Gerald, please; she is so proud and self-reliant that she won't
even lean on any one's arm, if she can avoid it. Take her down the
middle aisle, for I've sent your car to that door' (this was the
last of a series of happy thoughts on my part). "I'll go and tell
Francesca, who is flirting with the organist. She has an
appointment at the tailor's; so I will drop her there, and join you
at the hotel in a few minutes."
The refractory pair of innocent, middle-aged lovers started, arm in
arm, on what I ardently hoped would be an eventful walk together.

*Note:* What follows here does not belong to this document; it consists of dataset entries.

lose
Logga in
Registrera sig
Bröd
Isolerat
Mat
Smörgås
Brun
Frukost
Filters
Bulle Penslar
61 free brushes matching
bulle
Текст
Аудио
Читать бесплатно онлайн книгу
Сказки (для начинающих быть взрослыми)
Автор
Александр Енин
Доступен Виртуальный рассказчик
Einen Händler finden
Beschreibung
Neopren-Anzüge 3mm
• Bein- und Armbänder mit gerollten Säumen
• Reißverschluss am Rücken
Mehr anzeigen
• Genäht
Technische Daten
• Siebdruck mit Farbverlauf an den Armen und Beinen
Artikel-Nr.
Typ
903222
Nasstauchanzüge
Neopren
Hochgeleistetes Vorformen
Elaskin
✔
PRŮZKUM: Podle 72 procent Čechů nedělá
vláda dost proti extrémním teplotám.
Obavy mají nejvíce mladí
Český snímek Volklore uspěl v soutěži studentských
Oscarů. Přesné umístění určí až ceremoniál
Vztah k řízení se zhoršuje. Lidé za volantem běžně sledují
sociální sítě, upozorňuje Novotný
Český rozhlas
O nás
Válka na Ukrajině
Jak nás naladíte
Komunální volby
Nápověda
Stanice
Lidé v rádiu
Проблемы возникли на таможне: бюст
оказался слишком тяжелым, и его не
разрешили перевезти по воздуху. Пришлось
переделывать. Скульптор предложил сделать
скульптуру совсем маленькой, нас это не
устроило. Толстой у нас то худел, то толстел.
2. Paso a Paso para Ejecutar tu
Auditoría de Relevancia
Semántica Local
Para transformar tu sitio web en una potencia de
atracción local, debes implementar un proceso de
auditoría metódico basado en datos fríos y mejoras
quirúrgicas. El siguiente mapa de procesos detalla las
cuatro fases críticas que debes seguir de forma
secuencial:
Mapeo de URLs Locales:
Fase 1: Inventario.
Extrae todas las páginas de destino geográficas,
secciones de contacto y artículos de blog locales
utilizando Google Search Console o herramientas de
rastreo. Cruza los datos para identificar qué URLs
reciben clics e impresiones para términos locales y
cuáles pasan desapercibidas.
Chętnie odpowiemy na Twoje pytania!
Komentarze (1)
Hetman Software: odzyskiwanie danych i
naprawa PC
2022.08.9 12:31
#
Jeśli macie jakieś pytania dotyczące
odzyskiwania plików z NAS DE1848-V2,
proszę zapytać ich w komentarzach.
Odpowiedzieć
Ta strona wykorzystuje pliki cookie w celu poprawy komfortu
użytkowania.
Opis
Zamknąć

It was from, instead of toward the altar, to be sure, but I was
certain it would finally lead them to it, notwithstanding the
unusual method of approach. I gave Francesca the signal, and then,
disappearing behind the screen, I held her hand in a palpitation of
nervous apprehension that I had scarcely felt when Himself first
asked me to be his.
The young organist, blushing to the roots of his hair, trembling
with responsibility, smiling at the humour of the thing, pulled out
all the stops, and the Wedding March pealed through the cathedral,
the splendid joy and swing and triumph of it echoing through the
vaulted aisles in a way that positively incited one to bigamy.
"We may regard the matter as settled now," whispered Francesca
comfortably. "Anybody would ask anybody else to marry him, whether
he was in love with her or not. If it weren't so beautiful and so
touching, wouldn't it be amusing? Isn't the organist a darling, and
doesn't he enter into the spirit of it? See him shaking with
sympathetic laughter, and yet he never lets a smile creep into the
music; it is all earnestness and majesty.